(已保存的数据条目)

+-------+

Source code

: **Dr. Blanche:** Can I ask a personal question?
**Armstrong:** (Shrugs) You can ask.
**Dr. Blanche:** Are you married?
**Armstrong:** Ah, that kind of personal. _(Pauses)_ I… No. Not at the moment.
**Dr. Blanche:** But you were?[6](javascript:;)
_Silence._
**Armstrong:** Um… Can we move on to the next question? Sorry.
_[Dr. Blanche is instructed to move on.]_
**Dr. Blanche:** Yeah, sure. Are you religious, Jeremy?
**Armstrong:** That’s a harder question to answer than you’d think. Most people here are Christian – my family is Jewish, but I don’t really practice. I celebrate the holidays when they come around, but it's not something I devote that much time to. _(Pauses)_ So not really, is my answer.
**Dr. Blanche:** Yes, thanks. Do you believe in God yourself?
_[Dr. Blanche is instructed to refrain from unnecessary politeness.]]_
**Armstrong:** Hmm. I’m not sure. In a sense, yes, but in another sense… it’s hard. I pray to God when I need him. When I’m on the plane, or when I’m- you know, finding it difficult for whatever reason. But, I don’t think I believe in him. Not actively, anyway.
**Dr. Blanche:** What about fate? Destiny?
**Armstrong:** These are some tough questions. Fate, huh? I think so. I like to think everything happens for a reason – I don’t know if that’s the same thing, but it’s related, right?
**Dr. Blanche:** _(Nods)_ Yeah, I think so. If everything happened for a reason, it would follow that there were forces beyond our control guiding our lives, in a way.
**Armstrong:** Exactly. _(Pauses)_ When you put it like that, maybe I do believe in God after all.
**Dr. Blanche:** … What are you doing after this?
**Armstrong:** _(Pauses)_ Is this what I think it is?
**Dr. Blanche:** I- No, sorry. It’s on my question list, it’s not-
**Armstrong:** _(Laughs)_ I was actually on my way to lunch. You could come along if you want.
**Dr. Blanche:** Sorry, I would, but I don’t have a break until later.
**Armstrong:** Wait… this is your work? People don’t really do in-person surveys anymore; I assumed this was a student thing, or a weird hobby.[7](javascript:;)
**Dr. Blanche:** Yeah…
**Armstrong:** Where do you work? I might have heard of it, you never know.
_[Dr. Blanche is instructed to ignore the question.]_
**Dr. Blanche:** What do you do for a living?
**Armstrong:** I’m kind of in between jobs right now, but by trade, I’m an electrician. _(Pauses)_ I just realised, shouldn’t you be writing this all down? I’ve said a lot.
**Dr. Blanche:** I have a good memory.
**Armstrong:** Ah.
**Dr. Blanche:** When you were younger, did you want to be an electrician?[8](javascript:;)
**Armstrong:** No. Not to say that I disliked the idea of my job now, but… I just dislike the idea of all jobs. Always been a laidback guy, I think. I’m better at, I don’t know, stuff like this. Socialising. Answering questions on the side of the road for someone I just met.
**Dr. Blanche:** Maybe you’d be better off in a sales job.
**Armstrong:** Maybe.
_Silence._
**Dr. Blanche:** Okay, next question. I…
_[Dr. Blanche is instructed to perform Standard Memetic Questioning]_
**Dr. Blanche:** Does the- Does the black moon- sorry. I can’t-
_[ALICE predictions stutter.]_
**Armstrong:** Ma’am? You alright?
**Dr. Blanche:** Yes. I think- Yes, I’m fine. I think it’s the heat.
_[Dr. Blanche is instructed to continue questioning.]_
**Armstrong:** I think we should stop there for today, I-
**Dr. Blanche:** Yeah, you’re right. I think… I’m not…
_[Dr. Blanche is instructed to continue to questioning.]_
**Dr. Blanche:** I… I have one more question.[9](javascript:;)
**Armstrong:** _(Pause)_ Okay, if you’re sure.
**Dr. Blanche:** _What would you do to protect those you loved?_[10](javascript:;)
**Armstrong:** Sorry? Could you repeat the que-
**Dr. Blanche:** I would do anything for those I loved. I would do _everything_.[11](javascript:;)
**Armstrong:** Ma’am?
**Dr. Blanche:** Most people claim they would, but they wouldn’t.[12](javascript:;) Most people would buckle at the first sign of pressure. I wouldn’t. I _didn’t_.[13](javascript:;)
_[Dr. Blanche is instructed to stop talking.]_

+-------+

将从含有“a personal question?”的那一行到含有“you religious, Jeremy?”的那一行（首尾两行都包括在内）以Markdown表格给出，不含空行，两列分别为“序号”和“行内容”。

## 结果
| 序号 | 行内容 |
|---|---|
| 1 | : **Dr. Blanche:** Can I ask a personal question? |
| 2 | **Armstrong:** (Shrugs) You can ask. |
| 3 | **Dr. Blanche:** Are you married? |
| 4 | **Armstrong:** Ah, that kind of personal. _(Pauses)_ I… No. Not at the moment. |
| 5 | **Dr. Blanche:** But you were?[6](javascript:;) |
| 6 | _Silence._ |
| 7 | **Armstrong:** Um… Can we move on to the next question? Sorry. |
| 8 | _[Dr. Blanche is instructed to move on.]_ |
| 9 | **Dr. Blanche:** Yeah, sure. Are you religious, Jeremy? |